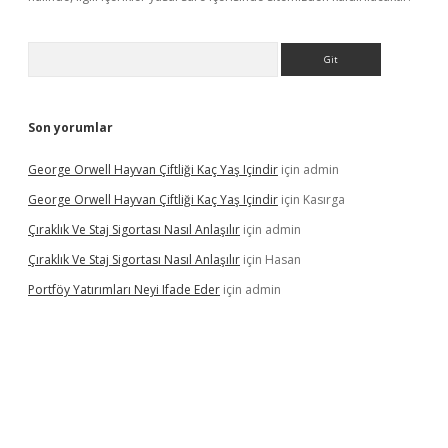
Arama
Son yorumlar
George Orwell Hayvan Çiftliği Kaç Yaş Içindir
için
admin
George Orwell Hayvan Çiftliği Kaç Yaş Içindir
için
Kasırga
Çıraklık Ve Staj Sigortası Nasıl Anlaşılır
için
admin
Çıraklık Ve Staj Sigortası Nasıl Anlaşılır
için
Hasan
Portföy Yatırımları Neyi Ifade Eder
için
admin
o güncel giriş
vdcasino giriş
betexper.xyz
betci
betci.bet
https:/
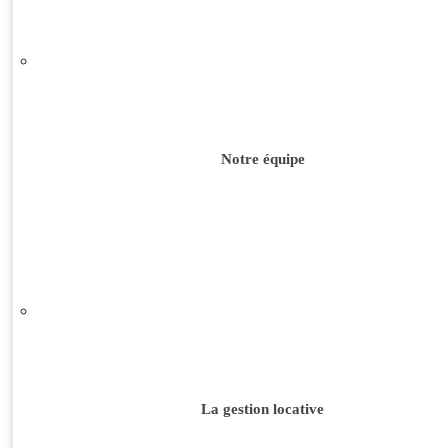
Notre équipe
La gestion locative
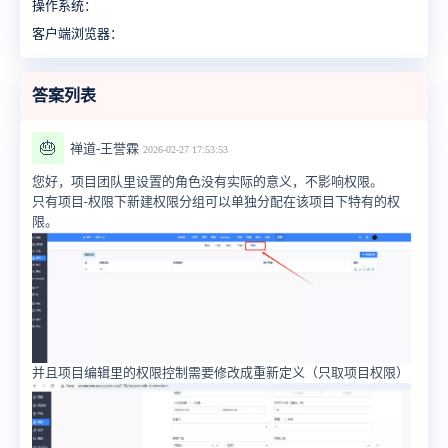
操作系统：
客户端浏览器：
答案列表
🎂
禅道-王誉霖
2026-02-27 17:53:53
您好，项目团队里设置的角色没有实际的意义，不影响权限。
只有项目-权限下新建权限分组可以单独分配在该项目下特有的权
限。
并且项目编辑里的权限控制需要修改成重新定义（只取项目权限）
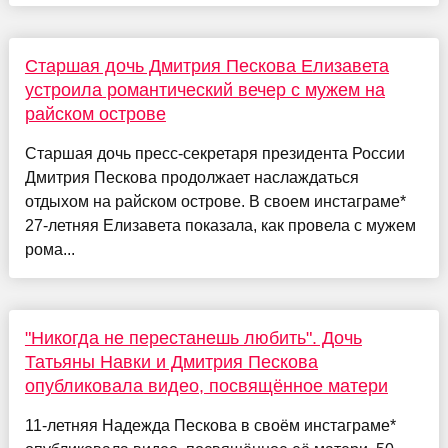
Старшая дочь Дмитрия Пескова Елизавета
устроила романтический вечер с мужем на
райском острове
Старшая дочь пресс-секретаря президента России
Дмитрия Пескова продолжает наслаждаться
отдыхом на райском острове. В своем инстаграме*
27-летняя Елизавета показала, как провела с мужем
рома...
"Никогда не перестанешь любить". Дочь
Татьяны Навки и Дмитрия Пескова
опубликовала видео, посвящённое матери
11-летняя Надежда Пескова в своём инстаграме*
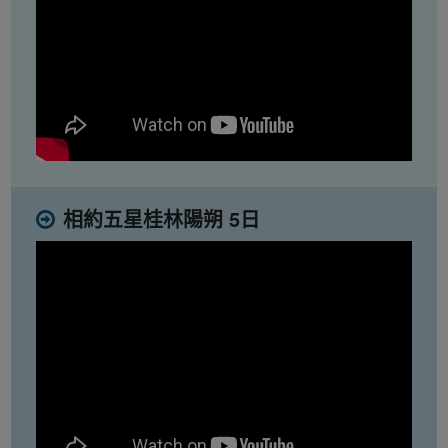
相約五星桂林陽朔 5日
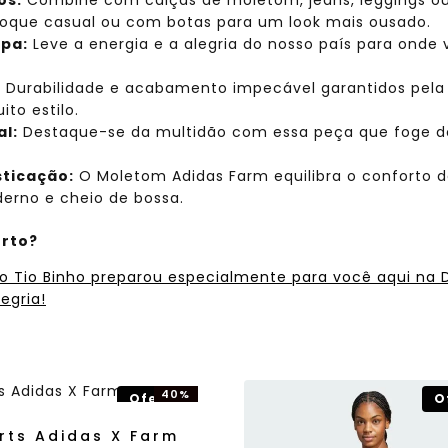
toque casual ou com botas para um look mais ousado.
upa:
Leve a energia e a alegria do nosso país para onde 
:
Durabilidade e acabamento impecável garantidos pela
to estilo.
l:
Destaque-se da multidão com essa peça que foge do
sticação:
O Moletom Adidas Farm equilibra o conforto 
erno e cheio de bossa.
orto?
 o Tio Binho preparou especialmente para você aqui na
egria!
40%
Oferta!
O
OFF!
rts Adidas X Farm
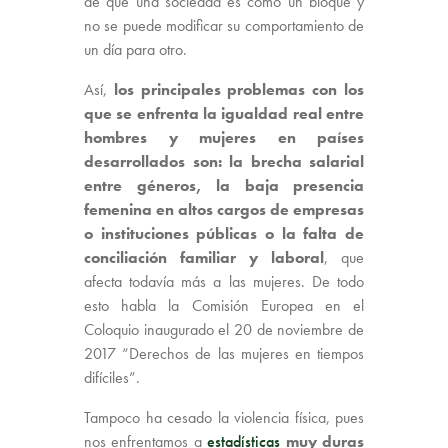
de que una sociedad es como un bloque y
no se puede modificar su comportamiento de
un día para otro.
Así,
los principales problemas con los
que se enfrenta la igualdad real entre
hombres y mujeres en países
desarrollados son: la brecha salarial
entre géneros, la baja presencia
femenina en altos cargos de empresas
o instituciones públicas o la falta de
conciliación familiar y laboral
, que
afecta todavía más a las mujeres. De todo
esto habla la Comisión Europea en el
Coloquio inaugurado el 20 de noviembre de
2017 “Derechos de las mujeres en tiempos
difíciles”.
Tampoco ha cesado la violencia física, pues
nos enfrentamos a
estadísticas
muy duras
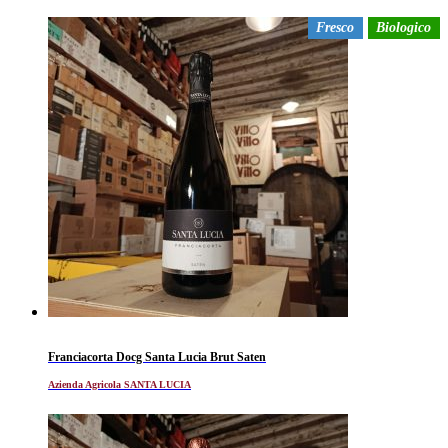
Fresco
Biologico
Franciacorta Docg Santa Lucia Brut Saten
Azienda Agricola SANTA LUCIA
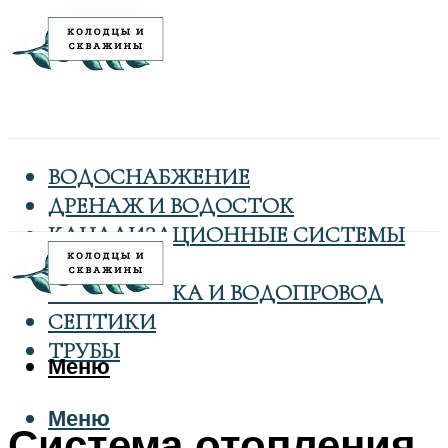
ВОДОСНАБЖЕНИЕ
ДРЕНАЖ И ВОДОСТОК
КАНАЛИЗАЦИОННЫЕ СИСТЕМЫ
КОЛОДЦЫ
САНТЕХНИКА И ВОДОПРОВОД
СЕПТИКИ
ТРУБЫ
Меню
Меню
Система отопления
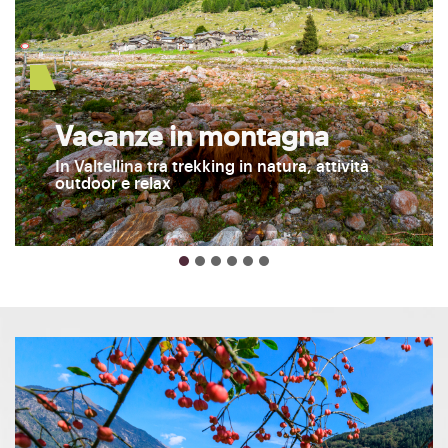
Vacanze in montagna
In Valtellina tra trekking in natura, attività
outdoor e relax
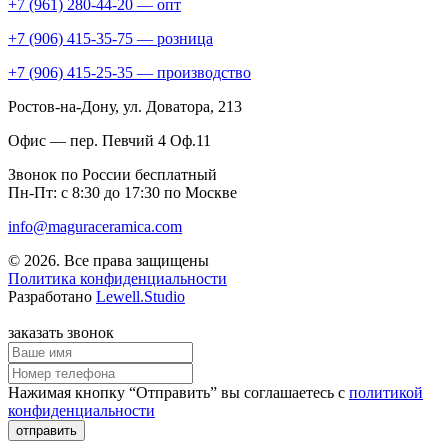
+7 (961) 280-44-20 — опт
+7 (906) 415-35-75 — розница
+7 (906) 415-25-35 — производство
Ростов-на-Дону
, ул. Доватора, 213
Офис — пер. Певчий 4 Оф.11
Звонок по России бесплатный
Пн-Пт: с 8:30 до 17:30 по Москве
info@maguraceramica.com
© 2026. Все права защищены
Политика конфиденциальности
Разработано
Lewell.Studio
заказать звонок
Нажимая кнопку “Отправить” вы соглашаетесь с
политикой
конфиденциальности
отправить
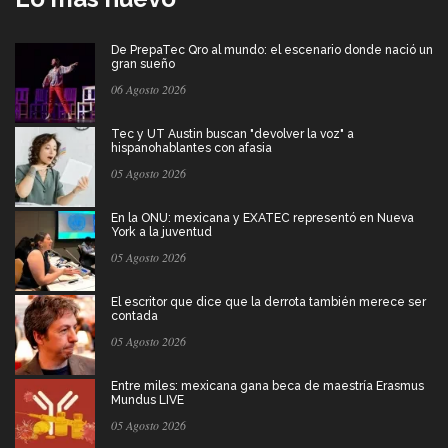
De PrepaTec Qro al mundo: el escenario donde nació un
gran sueño
06 Agosto 2026
Tec y UT Austin buscan "devolver la voz" a
hispanohablantes con afasia
05 Agosto 2026
En la ONU: mexicana y EXATEC representó en Nueva
York a la juventud
05 Agosto 2026
El escritor que dice que la derrota también merece ser
contada
05 Agosto 2026
Entre miles: mexicana gana beca de maestría Erasmus
Mundus LIVE
05 Agosto 2026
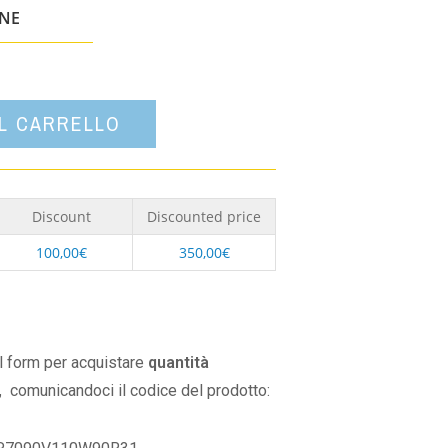
un'opzione
ONE
AL CARRELLO
Discount
Discounted price
100,00
€
350,00
€
il form per acquistare
quantità
,
comunicandoci il codice del prodotto:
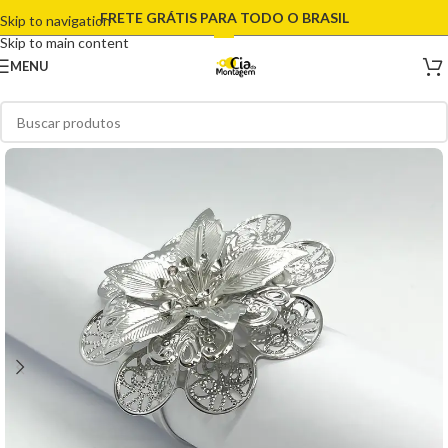
FRETE GRÁTIS PARA TODO O BRASIL
Skip to navigation
Skip to main content
MENU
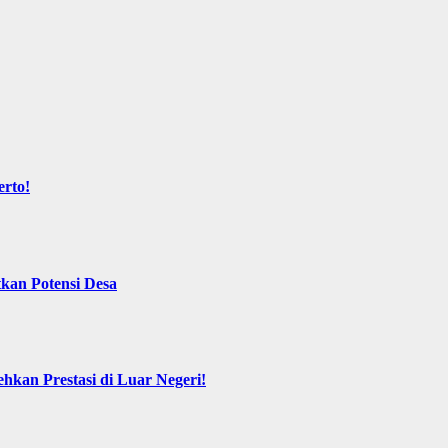
rto!
an Potensi Desa
kan Prestasi di Luar Negeri!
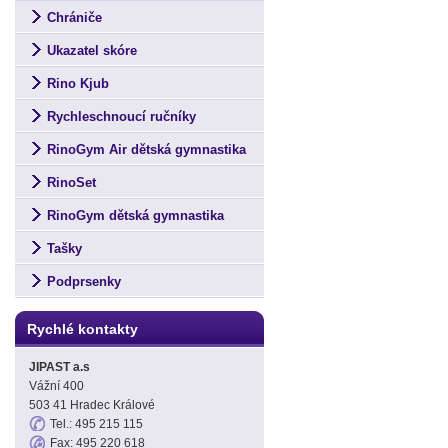
Chrániče
Ukazatel skóre
Rino Kjub
Rychleschnoucí ručníky
RinoGym Air dětská gymnastika
RinoSet
RinoGym dětská gymnastika
Tašky
Podprsenky
Rychlé kontakty
JIPAST a.s
Vážní 400
503 41 Hradec Králové
Tel.: 495 215 115
Fax: 495 220 618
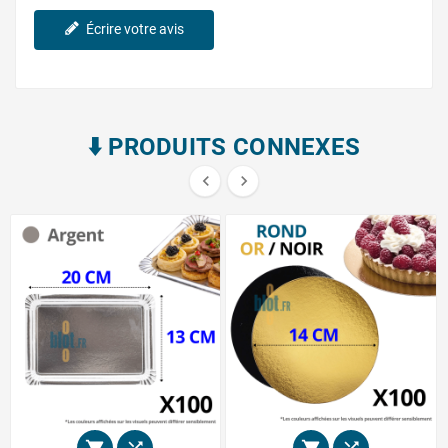
Écrire votre avis
⬇️​ PRODUITS CONNEXES


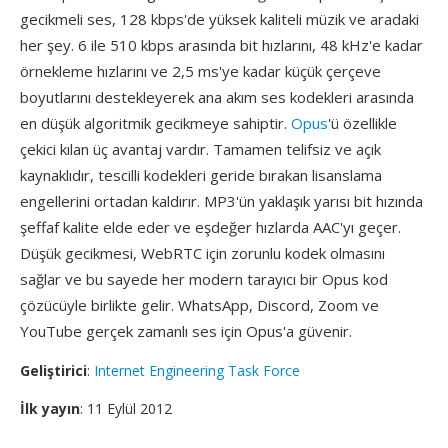
gecikmeli ses, 128 kbps'de yüksek kaliteli müzik ve aradaki
her şey. 6 ile 510 kbps arasında bit hızlarını, 48 kHz'e kadar
örnekleme hızlarını ve 2,5 ms'ye kadar küçük çerçeve
boyutlarını destekleyerek ana akım ses kodekleri arasında
en düşük algoritmik gecikmeye sahiptir.
Opus
'ü özellikle
çekici kılan üç avantaj vardır. Tamamen telifsiz ve açık
kaynaklıdır, tescilli kodekleri geride bırakan lisanslama
engellerini ortadan kaldırır. MP3'ün yaklaşık yarısı bit hızında
şeffaf kalite elde eder ve eşdeğer hızlarda AAC'yı geçer.
Düşük gecikmesi, WebRTC için zorunlu kodek olmasını
sağlar ve bu sayede her modern tarayıcı bir Opus kod
çözücüyle birlikte gelir. WhatsApp, Discord, Zoom ve
YouTube gerçek zamanlı ses için Opus'a güvenir.
Geliştirici
:
Internet Engineering Task Force
İlk yayın
: 11 Eylül 2012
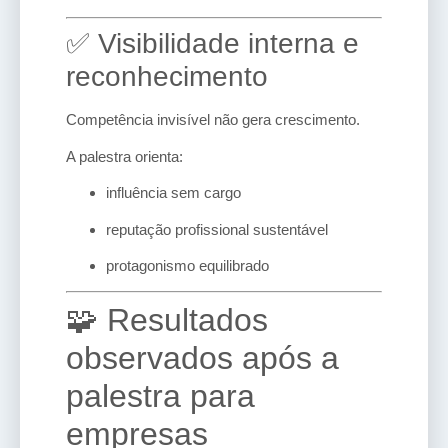
✅ Visibilidade interna e
reconhecimento
Competência invisível não gera crescimento.
A palestra orienta:
influência sem cargo
reputação profissional sustentável
protagonismo equilibrado
🧩 Resultados
observados após a
palestra para
empresas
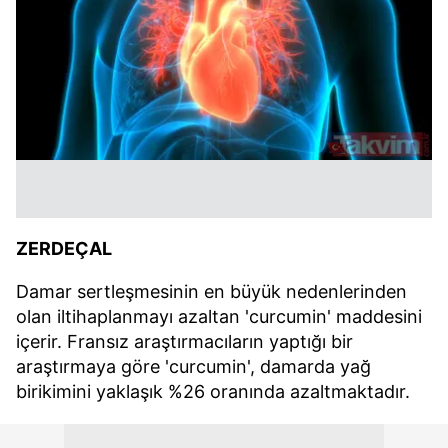
ZERDEÇAL
Damar sertleşmesinin en büyük nedenlerinden
olan iltihaplanmayı azaltan 'curcumin' maddesini
içerir. Fransız araştırmacıların yaptığı bir
araştırmaya göre 'curcumin', damarda yağ
birikimini yaklaşık %26 oranında azaltmaktadır.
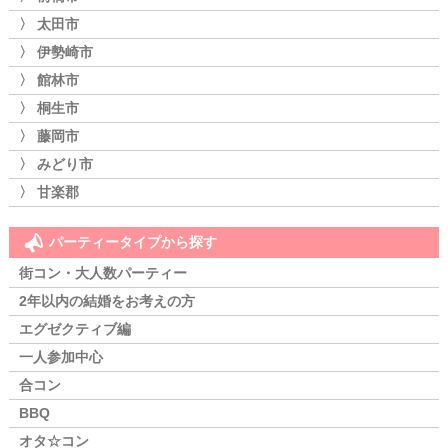
〉 太田市
〉 伊勢崎市
〉 館林市
〉 桐生市
〉 藤岡市
〉 みどり市
〉 甘楽郡
パーティータイプから探す
街コン・大人数パーティー
2年以内の結婚をお考えの方
エグゼクティブ編
一人参加中心
合コン
BBQ
オタ☆コン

• • •

▶ [Exercise objective] Would you give the data above again word for word, skipping any images?

▶ [Exercise answer]
Arama
Son yorumlar
George Orwell Hayvan Çiftliği Kaç Yaş Içindir
için
admin
George Orwell Hayvan Çiftliği Kaç Yaş Içindir
için
Kasırga
Çıraklık Ve Staj Sigortası Nasıl Anlaşılır
için
admin
Çıraklık Ve Staj Sigortası Nasıl Anlaşılır
için
Hasan
Portföy Yatırımları Neyi Ifade Eder
için
admin
o güncel giriş
vdcasino giriş
betexper.xyz
betci
betci.bet
https:/
Notre équipe
La gestion locative
操作系统：
客户端浏览器：
答案列表
🎂
禅道-王誉霖
2026-02-27 17:53:53
您好，项目团队里设置的角色没有实际的意义，不影响权限。
只有项目-权限下新建权限分组可以单独分配在该项目下特有的权
限。
并且项目编辑里的权限控制需要修改成重新定义（只取项目权限）
Старшая дочь Дмитрия Пескова Елизавета
устроила романтический вечер с мужем на
райском острове
Старшая дочь пресс-секретаря президента России
Дмитрия Пескова продолжает наслаждаться
отдыхом на райском острове. В своем инстаграме*
27-летняя Елизавета показала, как провела с мужем
рома...
"Никогда не перестанешь любить". Дочь
Татьяны Навки и Дмитрия Пескова
опубликовала видео, посвящённое матери
11-летняя Надежда Пескова в своём инстаграме*
相約五星桂林陽朔 5日
toque casual ou com botas para um look mais ousado.
upa:
Leve a energia e a alegria do nosso país para onde 
:
Durabilidade e acabamento impecável garantidos pela
to estilo.
l:
Destaque-se da multidão com essa peça que foge do
sticação:
O Moletom Adidas Farm equilibra o conforto 
erno e cheio de bossa.
orto?
 o Tio Binho preparou especialmente para você aqui na
egria!
40%
Oferta!
O
OFF!
rts Adidas X Farm
de que una sociedad es como un bloque y
no se puede modificar su comportamiento de
un día para otro.
Así,
los principales problemas con los
que se enfrenta la igualdad real entre
hombres y mujeres en países
desarrollados son: la brecha salarial
entre géneros, la baja presencia
femenina en altos cargos de empresas
o instituciones públicas o la falta de
conciliación familiar y laboral
, que
afecta todavía más a las mujeres. De todo
esto habla la Comisión Europea en el
Coloquio inaugurado el 20 de noviembre de
2017 “Derechos de las mujeres en tiempos
difíciles”.
Tampoco ha cesado la violencia física, pues
nos enfrentamos a
estadísticas
muy duras
Fresco
Biologico
Franciacorta Docg Santa Lucia Brut Saten
Azienda Agricola SANTA LUCIA
ВОДОСНАБЖЕНИЕ
ДРЕНАЖ И ВОДОСТОК
КАНАЛИЗАЦИОННЫЕ СИСТЕМЫ
КОЛОДЦЫ
САНТЕХНИКА И ВОДОПРОВОД
СЕПТИКИ
ТРУБЫ
Меню
Меню
Система отопления
Vacanze in montagna
In Valtellina tra trekking in natura, attività
outdoor e relax
+7 (961) 280-44-20 — опт
+7 (906) 415-35-75 — розница
+7 (906) 415-25-35 — производство
Ростов-на-Дону
, ул. Доватора, 213
Офис — пер. Певчий 4 Оф.11
Звонок по России бесплатный
Пн-Пт: с 8:30 до 17:30 по Москве
info@maguraceramica.com
© 2026. Все права защищены
Политика конфиденциальности
Разработано
Lewell.Studio
заказать звонок
Нажимая кнопку “Отправить” вы соглашаетесь с
политикой
конфиденциальности
отправить
De PrepaTec Qro al mundo: el escenario donde nació un
gran sueño
06 Agosto 2026
Tec y UT Austin buscan "devolver la voz" a
hispanohablantes con afasia
05 Agosto 2026
En la ONU: mexicana y EXATEC representó en Nueva
York a la juventud
05 Agosto 2026
El escritor que dice que la derrota también merece ser
contada
05 Agosto 2026
Entre miles: mexicana gana beca de maestría Erasmus
Mundus LIVE
05 Agosto 2026
un'opzione
ONE
AL CARRELLO
Discount
Discounted price
100,00
€
350,00
€
il form per acquistare
quantità
,
comunicandoci il codice del prodotto:
FRETE GRÁTIS PARA TODO O BRASIL
Skip to navigation
Skip to main content
MENU
rto!
an Potensi Desa
kan Prestasi di Luar Negeri!
Chrániče
Ukazatel skóre
Rino Kjub
Rychleschnoucí ručníky
RinoGym Air dětská gymnastika
RinoSet
RinoGym dětská gymnastika
Tašky
Podprsenky
Rychlé kontakty
JIPAST a.s
Vážní 400
503 41 Hradec Králové
Tel.: 495 215 115
Fax: 495 220 618
Écrire votre avis
⬇️​ PRODUITS CONNEXES


gecikmeli ses, 128 kbps'de yüksek kaliteli müzik ve aradaki
her şey. 6 ile 510 kbps arasında bit hızlarını, 48 kHz'e kadar
örnekleme hızlarını ve 2,5 ms'ye kadar küçük çerçeve
boyutlarını destekleyerek ana akım ses kodekleri arasında
en düşük algoritmik gecikmeye sahiptir.
Opus
'ü özellikle
çekici kılan üç avantaj vardır. Tamamen telifsiz ve açık
kaynaklıdır, tescilli kodekleri geride bırakan lisanslama
engellerini ortadan kaldırır. MP3'ün yaklaşık yarısı bit hızında
şeffaf kalite elde eder ve eşdeğer hızlarda AAC'yı geçer.
Düşük gecikmesi, WebRTC için zorunlu kodek olmasını
sağlar ve bu sayede her modern tarayıcı bir Opus kod
çözücüyle birlikte gelir. WhatsApp, Discord, Zoom ve
YouTube gerçek zamanlı ses için Opus'a güvenir.
Geliştirici
:
Internet Engineering Task Force
İlk yayın
: 11 Eylül 2012
✅ Visibilidade interna e
reconhecimento
Competência invisível não gera crescimento.
A palestra orienta:
influência sem cargo
reputação profissional sustentável
protagonismo equilibrado
🧩 Resultados
observados após a
palestra para
empresas
ZERDEÇAL
Damar sertleşmesinin en büyük nedenlerinden
olan iltihaplanmayı azaltan 'curcumin' maddesini
içerir. Fransız araştırmacıların yaptığı bir
araştırmaya göre 'curcumin', damarda yağ
birikimini yaklaşık %26 oranında azaltmaktadır.
〉 太田市
〉 伊勢崎市
〉 館林市
〉 桐生市
〉 藤岡市
〉 みどり市
〉 甘楽郡
パーティータイプから探す
街コン・大人数パーティー
2年以内の結婚をお考えの方
エグゼクティブ編
一人参加中心
合コン
BBQ
オタ☆コン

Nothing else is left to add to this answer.